Kingsford-Group / miniception

12 stars 1 forks source link

Miniception only works for `w >= k - k0` #1

Open RagnarGrootKoerkamp opened 6 months ago

RagnarGrootKoerkamp commented 6 months ago

Hi @object022,

I was reading the miniception paper to see if this could be used to improve the density of the minimizers used by SSHash.

SSHash uses parameters k=21 and w=10 (so l=31). From the paper, I got the impression that this should work well with k0 = 5, but as it turns out, Miniception seems to make the implicit assumption that w >= k - k0. (I didn't find an explicit mention of this anywhere.)

I tried changing the parameters in reference_impl.py to these values, which leads to a crash.

I believe this is caused by the following:

Do you have results that cover this range?

There is also a typo in the caption of figure 6 of the preprint, and I'm not sure which of the two figures is w=10 vs. w=100. (Sadly the bioinformatics PDF is not available.)

Edit: I found the published pdf now. The caption of fig 6 still has a typo: it twice says 'fixed w and varying k', for both a, and for b and c. In c, w and k are both fixed once, according to the axes labels, so neither would be correct.

This makes the results a bit difficult to interpret; it's not quite clear whether the caption or axes labels are correct. Also, for example, it's not quite clear why the left and right half of b weren't merged into one plot, and why a has the larger value of w on the left.

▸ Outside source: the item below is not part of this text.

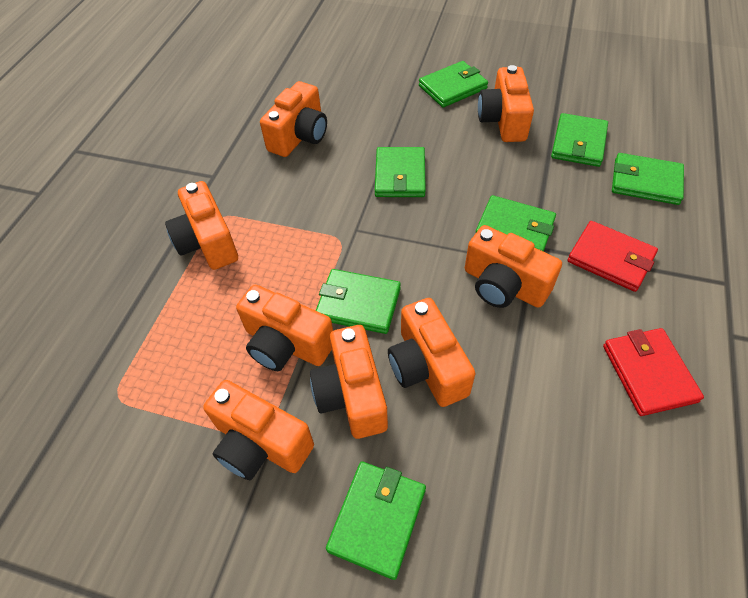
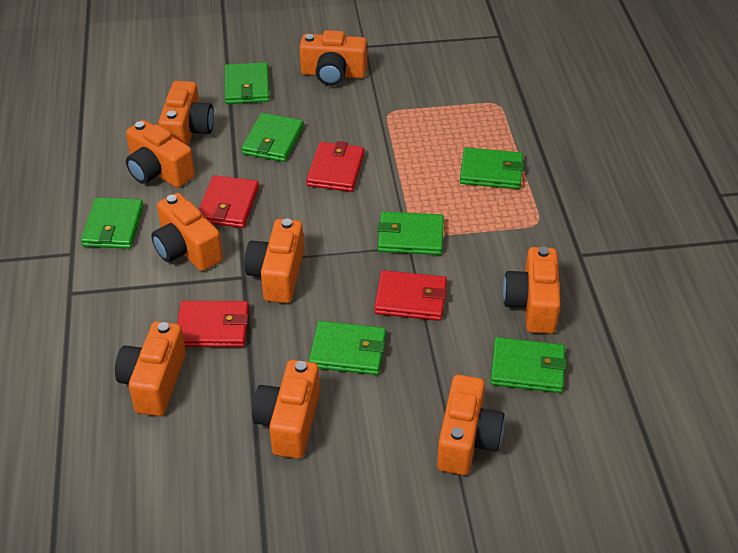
orange camera: 8 -> 9
red wallet: 2 -> 4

myprogrammerpersonality commented 4 weeks ago

Hi @gmarcais @object022 I could reproduce this issue with the following inputs: w = 2 k = 8 k0 = 5 w0 = 3 seq = "ACAAGCATACCAGT"

My first thought is to fall back to a normal minimizer for such windows but it feels like a patchy solution!

I can create a pull request if having this option seems useful.

RagnarGrootKoerkamp commented 4 weeks ago

@myprogrammerpersonality Best is to just default to k0 = k - w, assuming k>=w+4 or so.